WRITTEN EXERCISE -> Output the lines starting at the one containing "Rendered at 1500 by 1125 pixels." and ending at the end of the records as a JSON list of strings, one string per line, skipping blank lines.

+ + + + +

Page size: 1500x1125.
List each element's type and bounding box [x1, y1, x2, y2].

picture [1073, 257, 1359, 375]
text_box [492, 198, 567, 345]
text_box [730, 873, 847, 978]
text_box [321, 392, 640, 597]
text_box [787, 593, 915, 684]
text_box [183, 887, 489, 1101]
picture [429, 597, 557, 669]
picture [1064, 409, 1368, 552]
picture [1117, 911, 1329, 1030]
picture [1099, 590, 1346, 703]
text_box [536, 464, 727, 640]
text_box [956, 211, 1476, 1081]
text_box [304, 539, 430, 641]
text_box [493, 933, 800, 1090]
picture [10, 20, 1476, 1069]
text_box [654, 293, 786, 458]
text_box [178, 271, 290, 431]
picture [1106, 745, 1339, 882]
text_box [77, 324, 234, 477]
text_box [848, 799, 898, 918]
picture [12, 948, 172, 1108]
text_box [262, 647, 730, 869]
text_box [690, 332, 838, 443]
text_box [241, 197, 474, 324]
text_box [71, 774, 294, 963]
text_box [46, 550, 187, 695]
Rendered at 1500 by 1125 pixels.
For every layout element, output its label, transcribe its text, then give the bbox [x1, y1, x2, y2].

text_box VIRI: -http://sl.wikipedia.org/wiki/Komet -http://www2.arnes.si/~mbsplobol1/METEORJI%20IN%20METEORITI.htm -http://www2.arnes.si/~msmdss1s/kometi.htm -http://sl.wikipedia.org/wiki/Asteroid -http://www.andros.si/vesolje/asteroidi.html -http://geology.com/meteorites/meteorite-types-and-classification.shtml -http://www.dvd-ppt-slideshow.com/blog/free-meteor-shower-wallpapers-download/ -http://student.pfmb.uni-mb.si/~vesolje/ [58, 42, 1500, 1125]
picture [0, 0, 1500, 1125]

+ + + + +

EXERCISE SOLUTION ->
[
  "Rendered at 1500 by 1125 pixels.",
  "For every layout element, output its label, transcribe its text, then give the bbox [x1, y1, x2, y2].",
  "text_box VIRI: -http://sl.wikipedia.org/wiki/Komet -http://www2.arnes.si/~mbsplobol1/METEORJI%20IN%20METEORITI.htm -http://www2.arnes.si/~msmdss1s/kometi.htm -http://sl.wikipedia.org/wiki/Asteroid -http://www.andros.si/vesolje/asteroidi.html -http://geology.com/meteorites/meteorite-types-and-classification.shtml -http://www.dvd-ppt-slideshow.com/blog/free-meteor-shower-wallpapers-download/ -http://student.pfmb.uni-mb.si/~vesolje/ [58, 42, 1500, 1125]",
  "picture [0, 0, 1500, 1125]"
]